Please quote word for word the lines of the records below, from the line with "scientific name: Hygraula nitens" to the line with "common name: Strawberrytree", both included.

══ RECORDS SHOWN

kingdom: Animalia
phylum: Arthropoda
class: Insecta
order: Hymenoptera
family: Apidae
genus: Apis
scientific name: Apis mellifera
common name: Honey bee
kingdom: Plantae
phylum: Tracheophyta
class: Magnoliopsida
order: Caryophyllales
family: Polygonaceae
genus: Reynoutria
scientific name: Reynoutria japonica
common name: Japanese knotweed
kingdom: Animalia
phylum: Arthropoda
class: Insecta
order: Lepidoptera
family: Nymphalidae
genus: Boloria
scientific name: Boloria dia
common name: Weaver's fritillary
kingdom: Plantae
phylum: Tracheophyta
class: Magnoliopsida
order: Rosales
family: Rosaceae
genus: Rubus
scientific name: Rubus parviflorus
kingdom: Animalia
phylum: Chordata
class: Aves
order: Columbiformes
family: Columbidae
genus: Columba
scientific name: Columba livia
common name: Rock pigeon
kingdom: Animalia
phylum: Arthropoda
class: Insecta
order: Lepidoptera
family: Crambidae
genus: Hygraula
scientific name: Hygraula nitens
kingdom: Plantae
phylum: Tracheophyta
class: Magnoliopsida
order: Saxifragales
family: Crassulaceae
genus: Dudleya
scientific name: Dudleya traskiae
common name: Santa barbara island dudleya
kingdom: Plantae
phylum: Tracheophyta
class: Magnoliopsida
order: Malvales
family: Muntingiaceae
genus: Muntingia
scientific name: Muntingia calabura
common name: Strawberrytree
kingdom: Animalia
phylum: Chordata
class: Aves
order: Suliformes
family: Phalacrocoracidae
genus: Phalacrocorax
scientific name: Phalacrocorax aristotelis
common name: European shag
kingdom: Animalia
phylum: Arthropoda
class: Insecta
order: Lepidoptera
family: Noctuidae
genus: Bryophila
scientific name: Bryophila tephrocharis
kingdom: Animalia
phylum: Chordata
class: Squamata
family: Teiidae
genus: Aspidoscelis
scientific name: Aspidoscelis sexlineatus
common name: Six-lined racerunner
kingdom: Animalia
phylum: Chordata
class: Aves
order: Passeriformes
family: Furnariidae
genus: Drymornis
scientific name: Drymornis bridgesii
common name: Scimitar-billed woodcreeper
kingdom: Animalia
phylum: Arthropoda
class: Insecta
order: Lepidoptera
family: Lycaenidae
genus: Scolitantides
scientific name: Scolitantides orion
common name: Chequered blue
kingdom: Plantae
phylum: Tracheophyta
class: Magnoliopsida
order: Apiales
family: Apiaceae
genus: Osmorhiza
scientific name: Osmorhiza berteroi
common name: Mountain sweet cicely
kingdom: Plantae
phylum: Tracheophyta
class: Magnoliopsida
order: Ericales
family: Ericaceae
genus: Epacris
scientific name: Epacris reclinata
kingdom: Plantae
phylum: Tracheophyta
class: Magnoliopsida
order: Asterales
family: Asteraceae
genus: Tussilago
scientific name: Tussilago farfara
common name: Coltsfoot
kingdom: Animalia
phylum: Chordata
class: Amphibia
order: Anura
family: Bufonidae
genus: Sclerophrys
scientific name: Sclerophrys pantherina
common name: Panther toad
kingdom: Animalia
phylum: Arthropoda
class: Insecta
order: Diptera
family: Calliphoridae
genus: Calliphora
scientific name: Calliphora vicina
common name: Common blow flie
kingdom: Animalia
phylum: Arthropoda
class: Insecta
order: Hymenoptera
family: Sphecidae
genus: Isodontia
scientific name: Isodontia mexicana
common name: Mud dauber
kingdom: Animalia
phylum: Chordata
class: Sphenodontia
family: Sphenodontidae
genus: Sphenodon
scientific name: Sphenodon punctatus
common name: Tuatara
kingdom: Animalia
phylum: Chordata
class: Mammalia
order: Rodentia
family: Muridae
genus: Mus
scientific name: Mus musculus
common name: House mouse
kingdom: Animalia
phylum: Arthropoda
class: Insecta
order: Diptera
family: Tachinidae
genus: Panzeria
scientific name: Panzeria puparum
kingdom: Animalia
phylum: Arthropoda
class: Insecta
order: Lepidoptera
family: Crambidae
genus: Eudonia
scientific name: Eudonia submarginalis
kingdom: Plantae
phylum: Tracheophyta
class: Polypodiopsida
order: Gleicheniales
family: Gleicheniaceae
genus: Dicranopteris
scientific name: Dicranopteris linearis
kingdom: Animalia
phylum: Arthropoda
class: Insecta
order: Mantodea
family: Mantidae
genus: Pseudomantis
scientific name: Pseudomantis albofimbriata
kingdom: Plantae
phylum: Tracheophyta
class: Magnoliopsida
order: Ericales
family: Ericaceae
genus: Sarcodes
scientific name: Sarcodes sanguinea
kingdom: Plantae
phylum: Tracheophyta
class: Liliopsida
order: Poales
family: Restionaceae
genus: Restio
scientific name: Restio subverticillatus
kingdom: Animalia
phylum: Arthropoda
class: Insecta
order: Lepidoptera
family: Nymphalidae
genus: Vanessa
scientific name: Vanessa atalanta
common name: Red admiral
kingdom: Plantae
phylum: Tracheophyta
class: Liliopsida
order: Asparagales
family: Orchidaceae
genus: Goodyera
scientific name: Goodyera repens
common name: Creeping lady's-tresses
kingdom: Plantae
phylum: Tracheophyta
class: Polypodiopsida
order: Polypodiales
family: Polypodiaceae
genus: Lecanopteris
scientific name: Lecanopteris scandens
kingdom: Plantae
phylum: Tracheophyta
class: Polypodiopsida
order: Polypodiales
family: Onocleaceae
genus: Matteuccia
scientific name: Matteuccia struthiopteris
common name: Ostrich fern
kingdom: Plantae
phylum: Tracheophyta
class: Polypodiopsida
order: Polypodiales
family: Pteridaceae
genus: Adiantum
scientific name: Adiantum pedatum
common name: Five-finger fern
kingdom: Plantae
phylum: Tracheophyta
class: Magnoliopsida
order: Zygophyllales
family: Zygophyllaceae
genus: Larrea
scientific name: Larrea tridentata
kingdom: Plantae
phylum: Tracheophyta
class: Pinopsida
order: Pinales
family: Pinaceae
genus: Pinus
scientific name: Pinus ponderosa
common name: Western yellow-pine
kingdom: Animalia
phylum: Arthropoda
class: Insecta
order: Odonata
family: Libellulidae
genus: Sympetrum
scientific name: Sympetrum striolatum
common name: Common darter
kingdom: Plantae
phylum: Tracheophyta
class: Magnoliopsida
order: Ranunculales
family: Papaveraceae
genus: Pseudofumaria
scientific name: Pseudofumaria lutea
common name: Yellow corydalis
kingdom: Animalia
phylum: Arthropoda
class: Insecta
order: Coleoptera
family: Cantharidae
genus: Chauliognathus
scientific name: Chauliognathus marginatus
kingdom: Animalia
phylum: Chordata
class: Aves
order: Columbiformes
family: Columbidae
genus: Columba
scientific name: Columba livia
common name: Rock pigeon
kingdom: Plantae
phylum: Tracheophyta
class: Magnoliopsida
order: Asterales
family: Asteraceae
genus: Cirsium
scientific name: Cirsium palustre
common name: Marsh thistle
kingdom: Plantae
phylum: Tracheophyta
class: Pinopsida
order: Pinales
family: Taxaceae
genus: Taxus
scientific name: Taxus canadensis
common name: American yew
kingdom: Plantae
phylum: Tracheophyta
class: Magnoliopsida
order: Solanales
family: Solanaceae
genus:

════

SOLUTION TO THE EXERCISE =
scientific name: Hygraula nitens
kingdom: Plantae
phylum: Tracheophyta
class: Magnoliopsida
order: Saxifragales
family: Crassulaceae
genus: Dudleya
scientific name: Dudleya traskiae
common name: Santa barbara island dudleya
kingdom: Plantae
phylum: Tracheophyta
class: Magnoliopsida
order: Malvales
family: Muntingiaceae
genus: Muntingia
scientific name: Muntingia calabura
common name: Strawberrytree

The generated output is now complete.